Distribution: Honshu east of Chubu District, not including Sado Island (Figure 24). The northernmost collection site of the specimens examined in this study is Mt. Gassan (Yamagata, Nishikawa-machi, Shizu), and the westernmost is the Kiso Vally (Nagano, Agematsu-machi).

Specimens examined: Type specimens: P. polygenus lectotype ♂ (NHMUK), by present designation, “ ^∗∗∗∗ 22/81 81 [back side of mount card] \\ Type \ H.T. \\ Japan. \ G. Lewis. \ 1910–320. \\ Chiuzenji. \ 19.VIII.-24.VIII.81. \\ Omaseus? \ polygenus \ Bates \\ [QR Code] \ NHMUK 015551571”; P. polygenus paralectotype ♂ (NHMUK), “ ^∗i ^∗∗h [back side of mount card] \\ Japan. \ G. Lewis. \ 1910–320. \\ Ex coll. \ Brit. Mus. \\ Co- \ type \\ Pseudomaseus \ polygenus \ Bates \\ H. E. Andrewes Coll. \ B.M.1945-97. \\ [QR Code] \ NHMUK 015551573”; P. brittoni holotype ♂ (NARO), “Holotype \ Pterostichus \ brittoni \ HABU \\ VII. 25, 1954 \ Katashina, \ near Oze,Gum- \ ma P. A.Habu” [through high-quality photos, which are available in the type-specimen database of NARO [44]].

Specimens from type localities (not types): 2♂1♀ (KS), Mt Fujisan [type locality of P. harponifer] (1♀, Shizuoka, Fujinomiya-shi, Awakura, the Fujisan-Skyline, alt. ca 1600–1900 m, 23–34-VI-2004, K. Sasakawa & H. Ikeda leg.; 2♂, Yamanashi, Narusawa-mura, alt. 1693 m, 1–2-VII-2013, K. Sasakawa leg.).

INSTRUCTIONS TO FOLLOW: Please explain, in one to three sentences, why the Pterostichus account above lists the Mt Fujisan specimens under "Specimens from type localities (not types)".

RAW DATA:
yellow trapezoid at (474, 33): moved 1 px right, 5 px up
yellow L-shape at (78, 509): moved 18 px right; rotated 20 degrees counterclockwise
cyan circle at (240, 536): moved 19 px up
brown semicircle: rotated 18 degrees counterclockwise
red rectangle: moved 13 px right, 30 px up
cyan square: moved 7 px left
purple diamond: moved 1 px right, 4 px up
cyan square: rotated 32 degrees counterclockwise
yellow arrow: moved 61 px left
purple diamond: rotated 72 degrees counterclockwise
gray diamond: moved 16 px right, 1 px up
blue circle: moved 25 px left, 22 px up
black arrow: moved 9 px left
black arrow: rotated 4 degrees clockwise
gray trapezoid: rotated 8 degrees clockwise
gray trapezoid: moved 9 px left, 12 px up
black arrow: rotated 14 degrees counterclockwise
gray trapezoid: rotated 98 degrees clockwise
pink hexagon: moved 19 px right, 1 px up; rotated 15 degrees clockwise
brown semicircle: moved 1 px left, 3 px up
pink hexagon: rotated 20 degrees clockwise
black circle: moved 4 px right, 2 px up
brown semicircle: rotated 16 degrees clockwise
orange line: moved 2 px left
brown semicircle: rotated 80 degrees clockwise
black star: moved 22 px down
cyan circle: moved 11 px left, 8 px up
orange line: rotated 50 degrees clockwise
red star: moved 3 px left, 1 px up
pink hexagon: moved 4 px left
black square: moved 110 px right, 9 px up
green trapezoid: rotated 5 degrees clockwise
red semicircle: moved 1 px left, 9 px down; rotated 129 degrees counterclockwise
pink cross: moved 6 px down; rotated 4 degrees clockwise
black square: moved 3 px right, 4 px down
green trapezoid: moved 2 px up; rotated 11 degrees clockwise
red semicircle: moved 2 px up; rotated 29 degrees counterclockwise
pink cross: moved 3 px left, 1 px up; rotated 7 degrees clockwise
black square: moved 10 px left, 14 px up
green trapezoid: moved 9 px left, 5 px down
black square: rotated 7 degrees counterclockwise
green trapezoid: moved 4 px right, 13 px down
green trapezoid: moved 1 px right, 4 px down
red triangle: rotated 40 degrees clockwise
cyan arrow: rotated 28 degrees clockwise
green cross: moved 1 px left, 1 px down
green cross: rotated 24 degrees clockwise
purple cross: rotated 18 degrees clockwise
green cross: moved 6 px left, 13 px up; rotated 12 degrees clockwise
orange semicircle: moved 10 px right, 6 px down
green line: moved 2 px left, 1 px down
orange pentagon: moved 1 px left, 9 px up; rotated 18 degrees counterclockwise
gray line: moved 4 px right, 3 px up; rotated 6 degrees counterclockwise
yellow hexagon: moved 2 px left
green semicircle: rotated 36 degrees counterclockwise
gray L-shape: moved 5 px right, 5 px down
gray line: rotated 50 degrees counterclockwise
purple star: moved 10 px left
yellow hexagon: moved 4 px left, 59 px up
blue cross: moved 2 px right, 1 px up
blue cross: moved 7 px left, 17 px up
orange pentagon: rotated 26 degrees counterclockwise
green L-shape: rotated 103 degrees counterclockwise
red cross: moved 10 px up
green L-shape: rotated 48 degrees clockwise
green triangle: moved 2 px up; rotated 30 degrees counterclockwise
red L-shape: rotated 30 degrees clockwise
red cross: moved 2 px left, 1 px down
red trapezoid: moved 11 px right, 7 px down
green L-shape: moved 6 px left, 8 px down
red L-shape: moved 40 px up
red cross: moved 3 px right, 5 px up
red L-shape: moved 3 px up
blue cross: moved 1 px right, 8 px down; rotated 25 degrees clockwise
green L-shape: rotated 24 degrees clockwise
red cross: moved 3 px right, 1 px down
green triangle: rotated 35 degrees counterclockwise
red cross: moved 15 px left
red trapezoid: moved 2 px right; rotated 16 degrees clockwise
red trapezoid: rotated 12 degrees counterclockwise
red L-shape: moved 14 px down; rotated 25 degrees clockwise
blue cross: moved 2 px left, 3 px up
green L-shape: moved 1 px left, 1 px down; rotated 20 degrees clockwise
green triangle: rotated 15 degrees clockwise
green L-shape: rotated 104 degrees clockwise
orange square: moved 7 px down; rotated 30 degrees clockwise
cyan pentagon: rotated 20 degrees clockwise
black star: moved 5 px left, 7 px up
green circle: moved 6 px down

SOLUTION BELOW: Mt Fujisan is the type locality of P. harponifer, so specimens collected there belong under that heading. The heading also notes that they are not type specimens themselves.